Cuando el Padre por puro amor envía a su Hijo a la tierra, envía también el Espíritu divino, en una misión conjunta de salvación y glorificación. En este cometido el Hijo y el Espíritu Santo -los dos brazos del Padre, según san Ireneo- son distintos, pero inseparables, con un papel bien definido cada uno: la Segunda Persona de la Trinidad, el Hijo, encarnado en el hombre Jesús, realiza la redención de los hombres, y la Tercera Persona, el Espíritu Santo, es quien les va dando las gracias necesarias para la salvación, incorporándolos a la Humanidad de Jesucristo a través de los sacramentos, en los que Cristo está realmente presente. Es decir, la Vida que tiene su fuente en el Padre y la gana el Hijo para nosotros, nos la comunica el Espíritu Santo a través de los sacramentos, presencia real de Jesucristo, y todos los que los reciben se incorporan a su Humanidad, como el sarmiento a la vid. Es la vida en Cristo que “Dios ha derramado en nuestros corazones por el Espíritu Santo que se nos ha dado” (Rm 5,5).
La Iglesia católica admite siete sacramentos que, como actos de Cristo, nos justifican y santifican. Pero, por influjo del ecumenismo, acepta cierta jerarquía entre ellos. El bautismo y la Eucaristía son los sacramentos primordiales. La Eucaristía como cumbre de la estructura litúrgica y eclesial, y el bautismo como práctica popular convertida en el centro de la salvación. Sin el bautismo no hay salvación posible y, hasta no hace mucho, se bautizaba a los niños, a poder ser, el mismo día de su nacimiento.

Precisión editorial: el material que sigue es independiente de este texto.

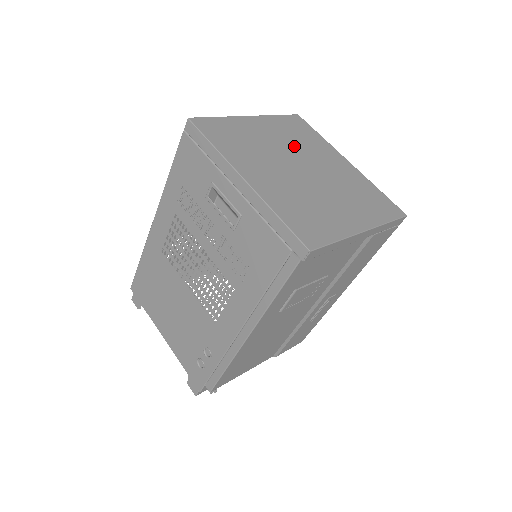
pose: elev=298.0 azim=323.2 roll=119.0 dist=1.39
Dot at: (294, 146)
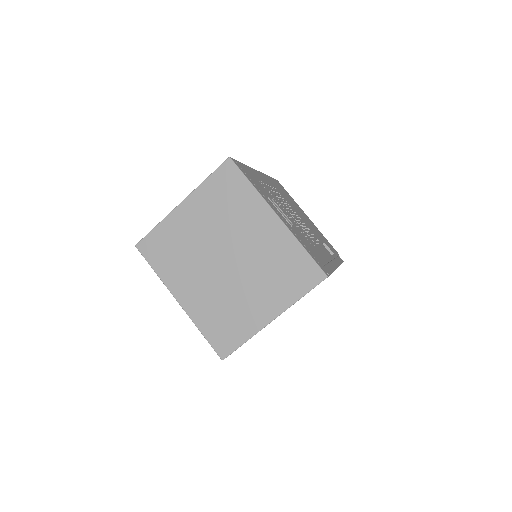
Dot at: (220, 227)
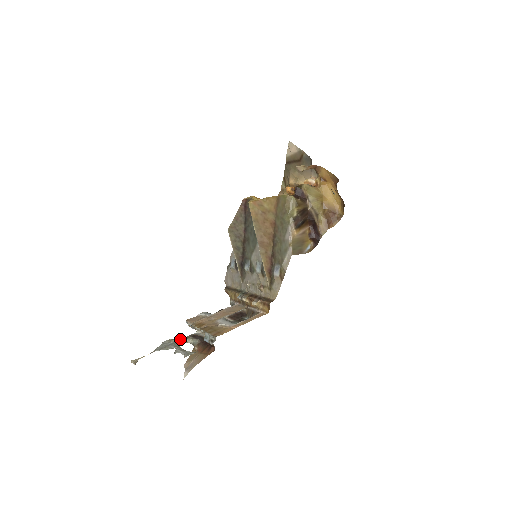
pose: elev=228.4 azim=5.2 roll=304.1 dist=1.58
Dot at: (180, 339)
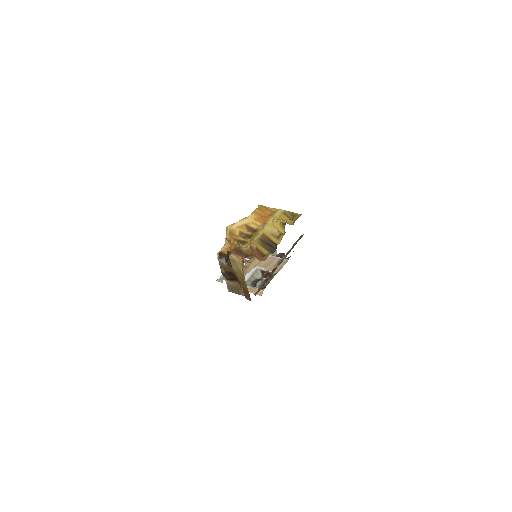
Dot at: occluded
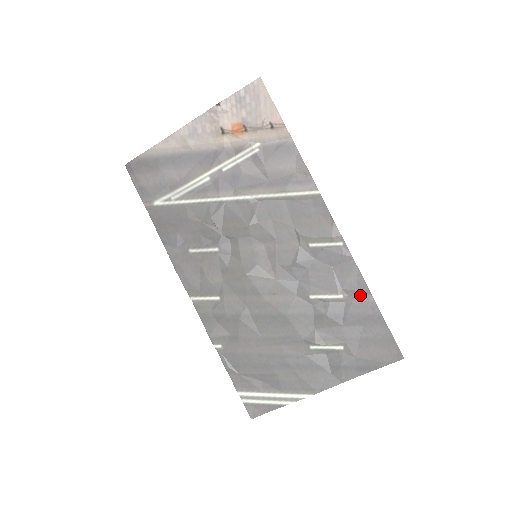
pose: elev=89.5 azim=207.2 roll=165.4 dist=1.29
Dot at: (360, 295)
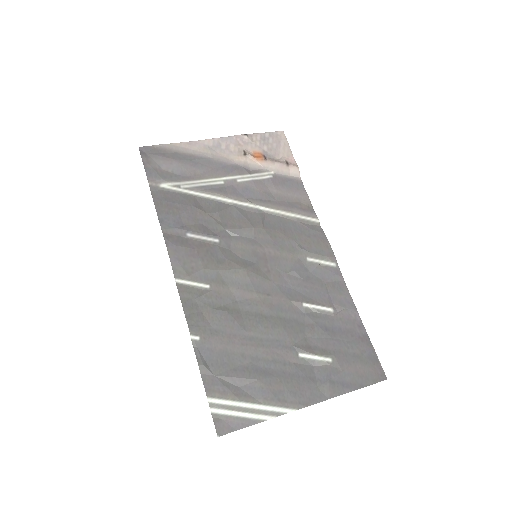
Dot at: (348, 312)
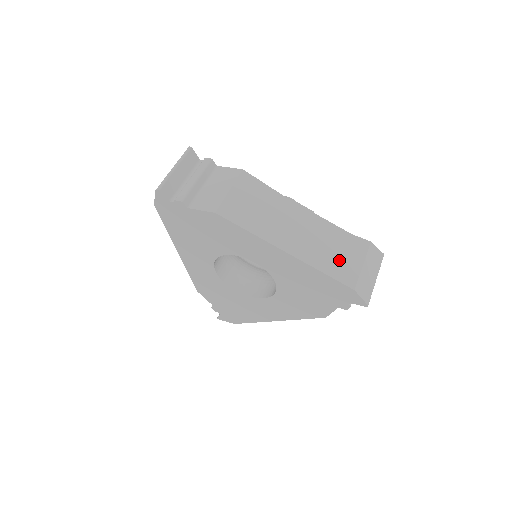
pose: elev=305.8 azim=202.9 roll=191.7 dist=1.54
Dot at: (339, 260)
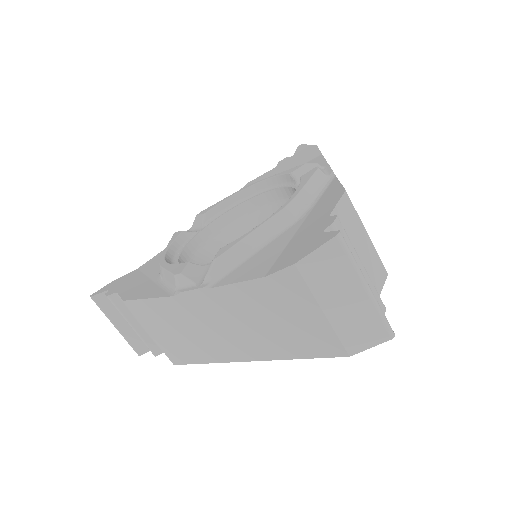
Dot at: (294, 330)
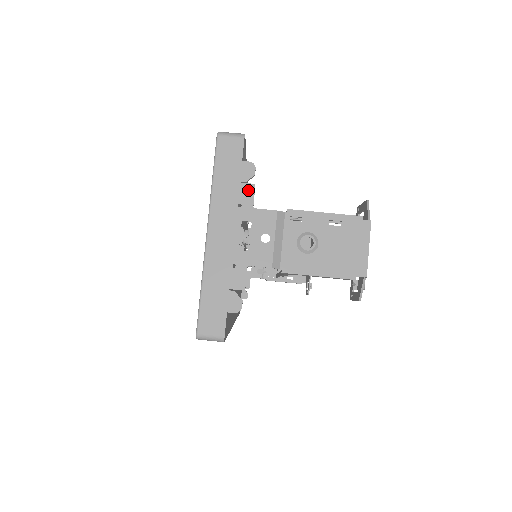
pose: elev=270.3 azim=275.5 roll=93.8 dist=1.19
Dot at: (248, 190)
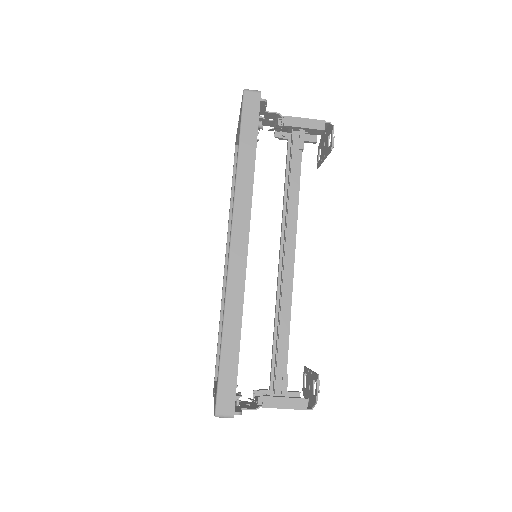
Dot at: occluded
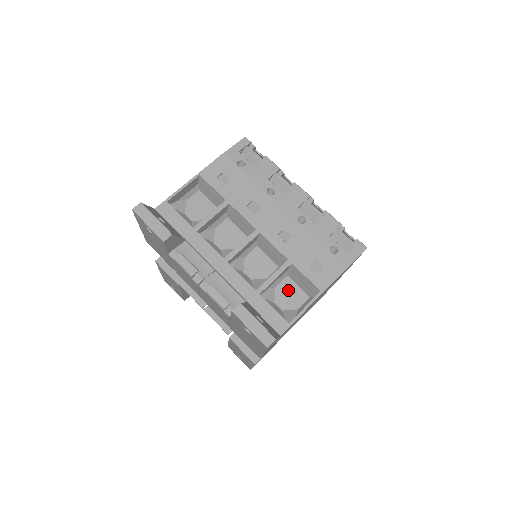
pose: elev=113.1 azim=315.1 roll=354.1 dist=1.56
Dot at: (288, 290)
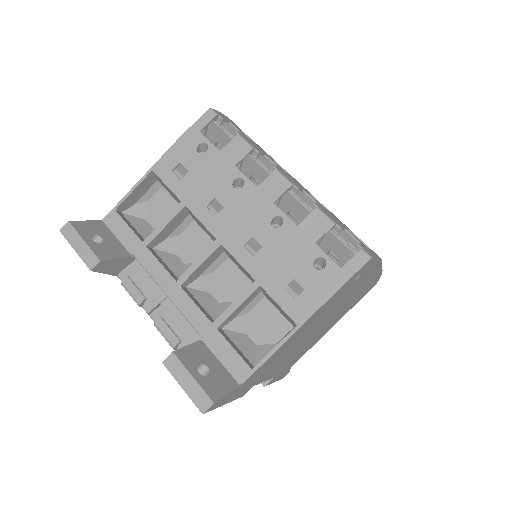
Dot at: (265, 317)
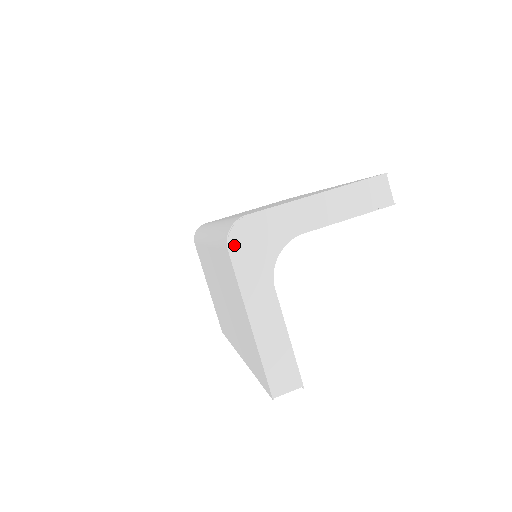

Todo el entramado de la salvación se nos concede en el bautismo, pero el don por excelencia que nos da Jesucristo en el bautismo es el Espíritu Santo que nos justifica, arrancándonos del pecado y haciéndonos morada de la Trinidad. Así lo manifestó Jesús en la Ultima Cena: Si alguno me ama, guardará mi Palabra, y mi Padre le amará, y vendremos a él, y haremos morada en él (Jn 14, 23). Luisa de Marillac decía: sed “verdaderas cristianas y perfectas Hijas de la Caridad, pidiéndole su Espíritu, como os lo dio en el bautismo… Si obtenéis ahora de nuestro Salvador este nuevo don, ¡qué fuerza tendréis para trabajar en la perfección que os pide!” (c.712).
Cuando Pedro pide a los judíos que se bauticen en el nombre de Jesús, les exige que se conviertan (Hch 2, 38), como lo había predicado Jesús, exigiendo un cambio de vida hacia Dios.